_Directions for this task_:
Repeat, please, exactly the lines from the one that has "focal_35mm: 38" through the end of the records below, with pictures dropped.

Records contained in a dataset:
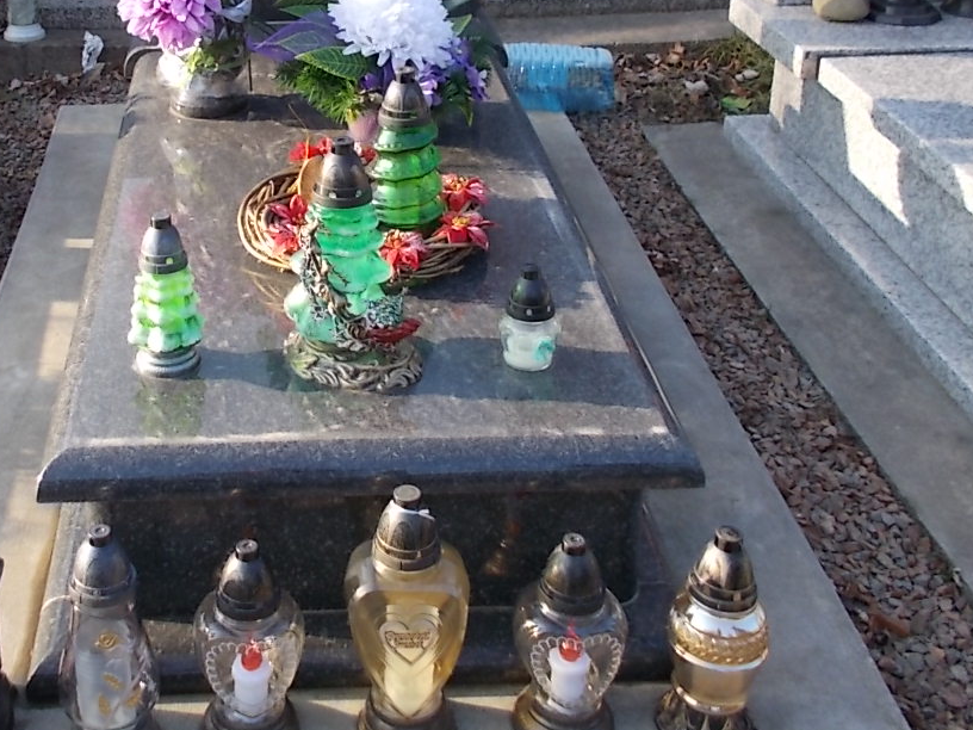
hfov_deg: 36.8
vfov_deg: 27.8
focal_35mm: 51
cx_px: 271
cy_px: 109
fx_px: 1434
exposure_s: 1/200
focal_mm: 4.6
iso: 80
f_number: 3.2
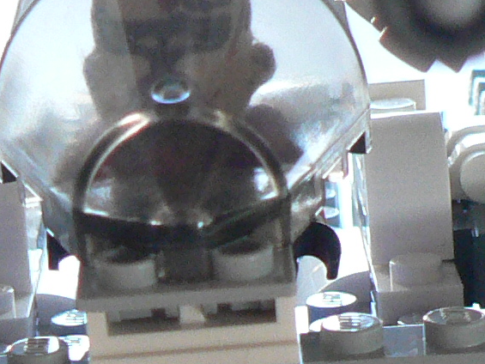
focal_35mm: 163
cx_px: 149
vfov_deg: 9.0
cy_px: 446
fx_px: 2284
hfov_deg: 12.1
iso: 200
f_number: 2.8
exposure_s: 1/20
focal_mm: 6
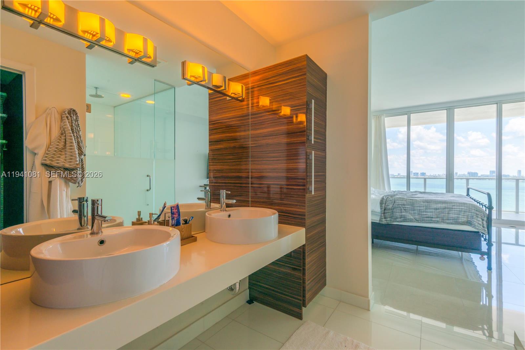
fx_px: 233
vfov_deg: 73.7
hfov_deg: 96.7
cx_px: 262
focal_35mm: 16
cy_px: 175
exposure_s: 1/30
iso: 100
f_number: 11
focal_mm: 16
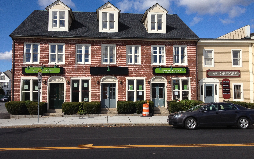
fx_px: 263
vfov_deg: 33.6
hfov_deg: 51.5
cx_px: 130
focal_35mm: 38
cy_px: 79
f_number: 2.4
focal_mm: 4.28
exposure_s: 1/2123
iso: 50
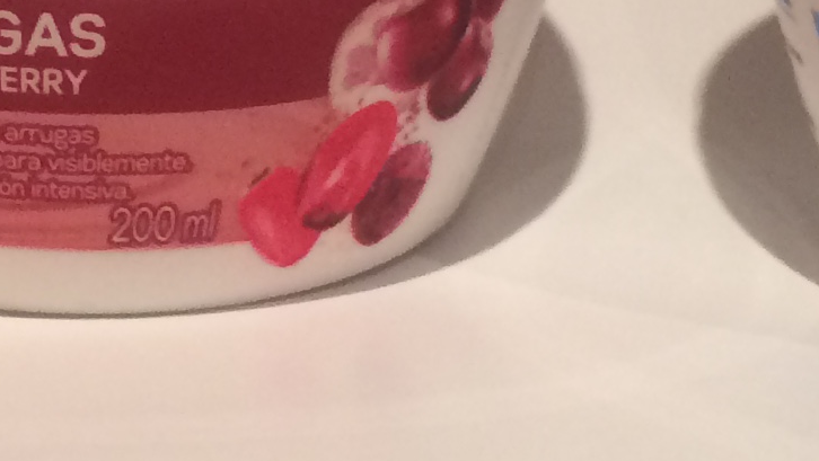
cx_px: 116
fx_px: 3085
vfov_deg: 8.2
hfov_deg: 15.0
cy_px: -372
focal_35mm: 142
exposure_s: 1/30
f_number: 2.2
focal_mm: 4.15
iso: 100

_Problem solution_:
focal_35mm: 38
cy_px: 79
f_number: 2.4
focal_mm: 4.28
exposure_s: 1/2123
iso: 50
cx_px: 116
fx_px: 3085
vfov_deg: 8.2
hfov_deg: 15.0
cy_px: -372
focal_35mm: 142
exposure_s: 1/30
f_number: 2.2
focal_mm: 4.15
iso: 100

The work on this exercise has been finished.